На весенний семестр подходящего вечернего курса не нашлось, но мужу Вероники об этом знать было необязательно. Она все так же ездила в Нью-Йорк по четвергам. Ничего не изменилось, кроме того, что теперь наш еженедельный бархоппинг начинался на три часа раньше. Мы как будто и впрямь переживали вторую юность. Как если бы этот загул был естественным продолжением того, институтского, когда мы с Котом и Киром куролесили в клубе «Микки-рекс». Но в этом сиквеле не было никаких Котов и Киров, только мы, В. и В., наша запоздалая юношеская любовь, странным образом выпавшая людям под сорок.

– Ты железный человек! – восхищался я сквозь сон, когда Вероника вставала по будильнику в полшестого утра и начинала собираться на поезд.
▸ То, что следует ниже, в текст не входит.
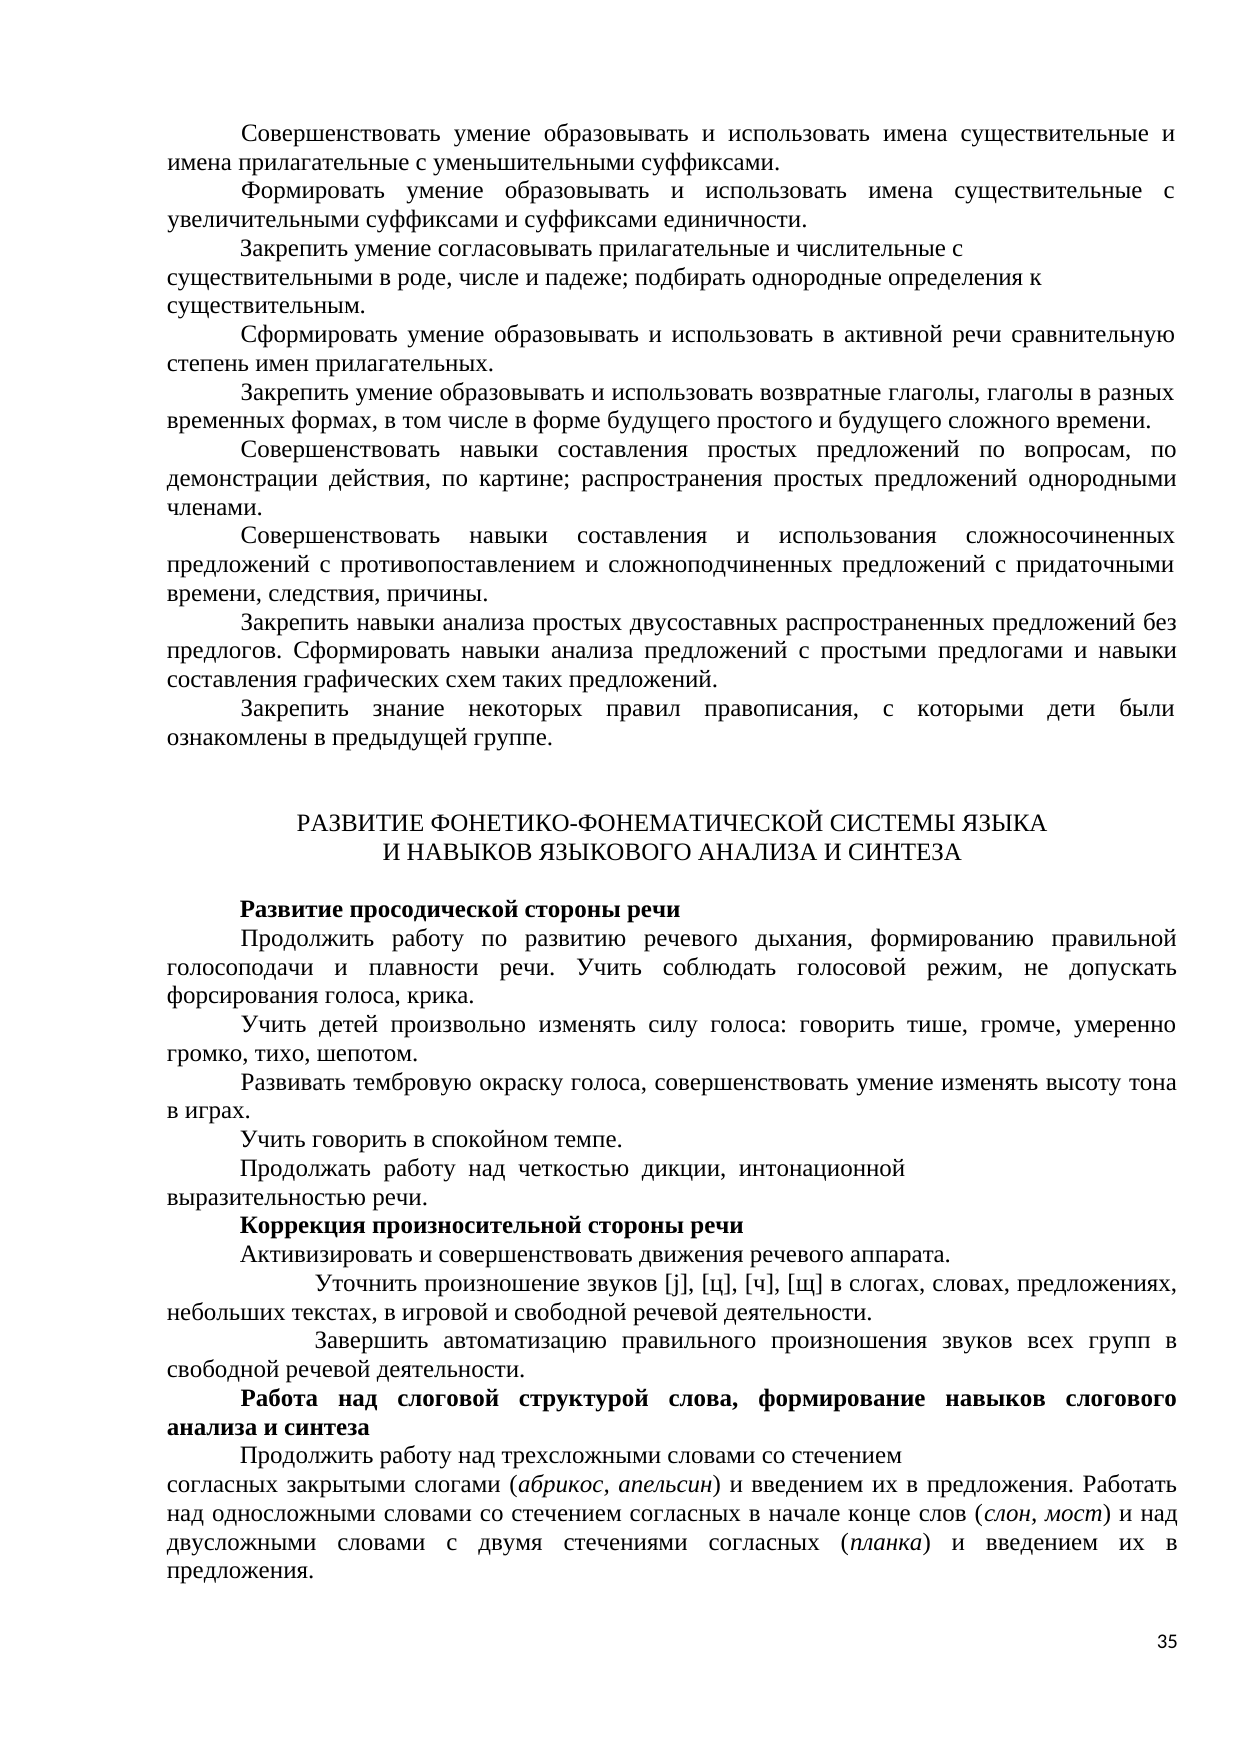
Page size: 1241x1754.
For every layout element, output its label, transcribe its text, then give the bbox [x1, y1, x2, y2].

– Извини, не хотела тебя будить. Ты спи. Спишь? А знаешь, что я сейчас подумала? Мы нужны друг другу просто потому, что больше никто не нужен.

– По-моему, это стихи.

– Да? В таком случае я не уверена, что это я их написала. Может, опять Пастернак?

– Нет, это, кажется, уже ты. Надо будет запомнить.

О супругах, которым мы так легко изменяли, речь не заходила почти никогда. Время от времени мне приходилось напоминать себе, что в моем случае это и не измена вовсе: ведь мы с Леной давно разошлись, живем порознь, и каждый из нас волен распоряжаться своей жизнью, как ему вздумается. О том, как складывается жизнь у Лены, я знал всё или, по крайней мере, был уверен, что знаю, хотя она мне не докладывала, а виделись мы нечасто. Я точно знал, что у нее никого нет, и это знание одновременно радовало и обременяло. В конце концов, почему я должен жить анахоретом только из‐за того, что моя бывшая жена до сих пор ни с кем не сошлась? Если бы сошлась, я бы, вероятно, приревновал ее к новому бойфренду, и эта ревность была бы, как пишут в бульварных романах, тлеющей головешкой, бесполезно подброшенной в давно угасший костер нашей любви. Да, как-то так. Вспышка ревности, а за ней – уже полная свобода. Но этого никогда не произойдет. Лена так и будет жить с матерью и бабкой в Вашингтон-Хайтс, а я так и буду наведываться к ним по выходным, чтобы забрать Эндрю; буду мрачно ждать сына в прихожей, едва выдерживая их тоскливо-укоризненные, но ни в коем случае не враждебные взгляды, их демонстративно-скорбную тишину. Буду возить мальчика в надоевший парк аттракционов на Кони-Айленде; буду покупать ему чуррос и сахарную вату, пытаясь загладить вину. И если Вероника когда-нибудь бросит мужа и съедется со мной, у меня не хватит духу привести Эндрю к нам в дом.

Впрочем, Вероника и не собиралась бросать мужа, она дала это понять с самого начала. Речь о нем заходила редко, и всякий раз она выстраивала неприступную ограду из нескольких фраз: Ричард – очень хороший, у них крепкий брак; кроме того, Вероника нежно любит свекра со свекровью, у них замечательные, близкие отношения. Что там было за этой оградой? Бог весть. Сколько я ни пытался, никак не мог представить себе эти прочные семейные узы, этого Ричарда, безработного вербовщика, нянчащего троих детей, пока его жена бегает к любовнику; этих свекра со свекровью и их беззаветную любовь к невестке. Не мог представить себе и ее такой, какой она бывала в их кругу, в своей другой, добропорядочно-семейной жизни. Испытывала ли она чувство вины? Какую защиту строила она, сельский адвокат Вероника, на суде, который устраивала ей совесть? Кто ей важнее, Ричард или я? Как бы то ни было, я не чувствовал по отношению к Ричарду ни ревности, ни вины; чувствовал только свое превосходство. Мне было приятно думать о сопернике – лузере и рогоносце; в этом поединке я выходил очевидным победителем.